=== Begin Enclosure ===
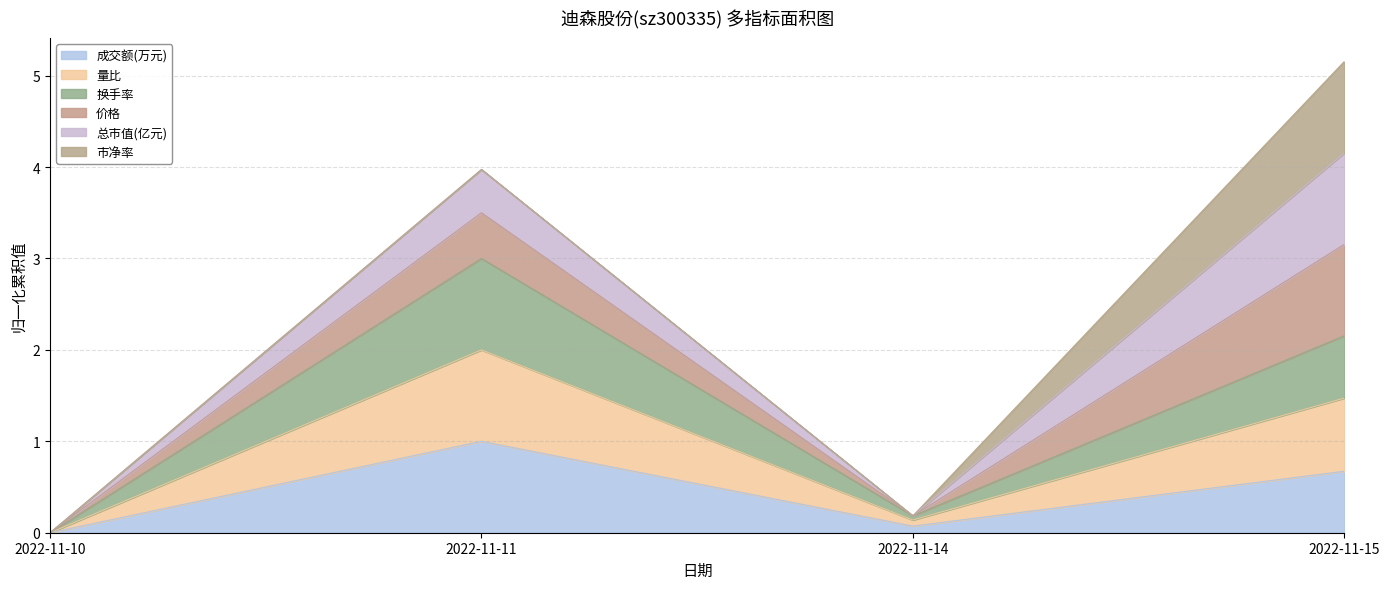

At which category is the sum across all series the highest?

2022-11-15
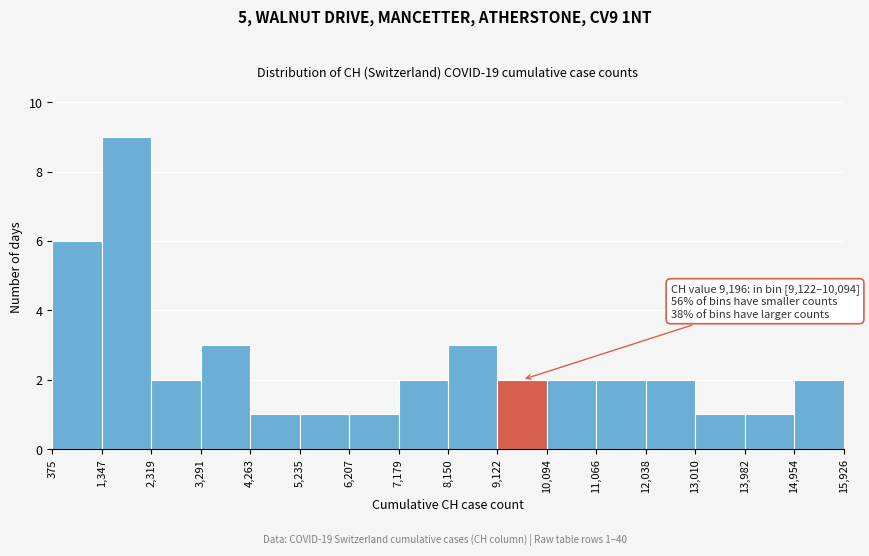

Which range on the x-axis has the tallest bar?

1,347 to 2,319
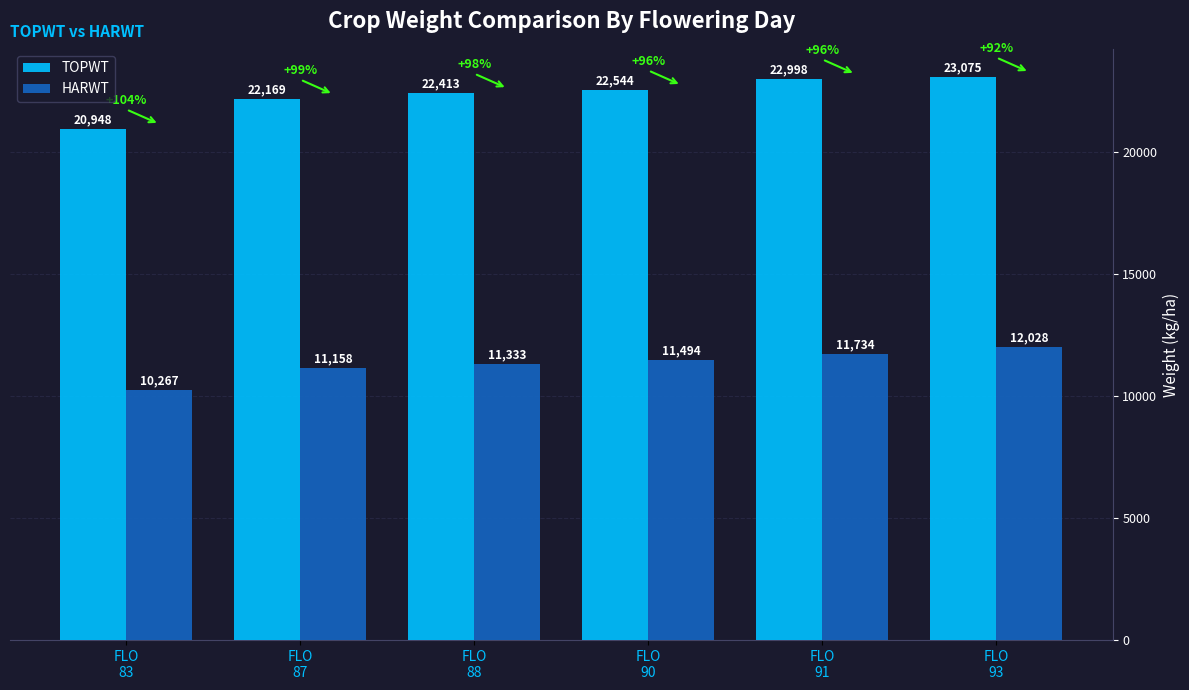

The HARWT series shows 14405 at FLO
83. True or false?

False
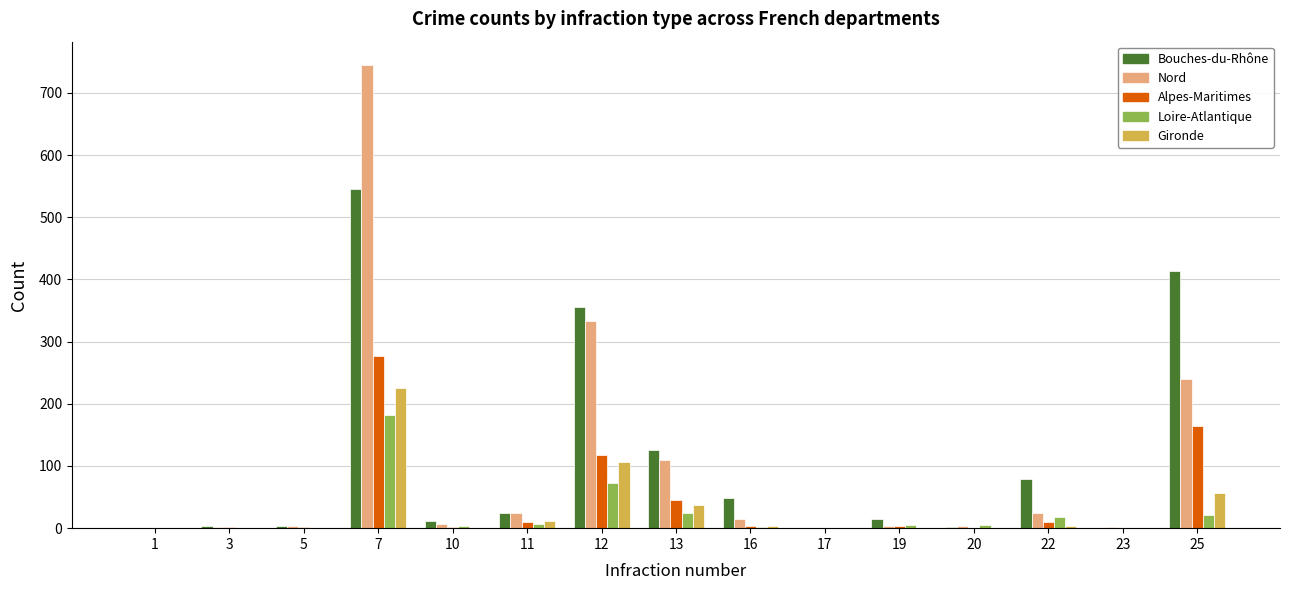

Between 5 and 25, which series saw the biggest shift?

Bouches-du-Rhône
=== End Enclosure ===
TO-DO ITEM
Could you put the entries above into a JSON list of strings, one string per line, with blank lines and the pictures left out?

ANSWER BOX
[
  "At which category is the sum across all series the highest?",
  "2022-11-15",
  "Which range on the x-axis has the tallest bar?",
  "1,347 to 2,319",
  "The HARWT series shows 14405 at FLO",
  "83. True or false?",
  "False",
  "Between 5 and 25, which series saw the biggest shift?",
  "Bouches-du-Rhône"
]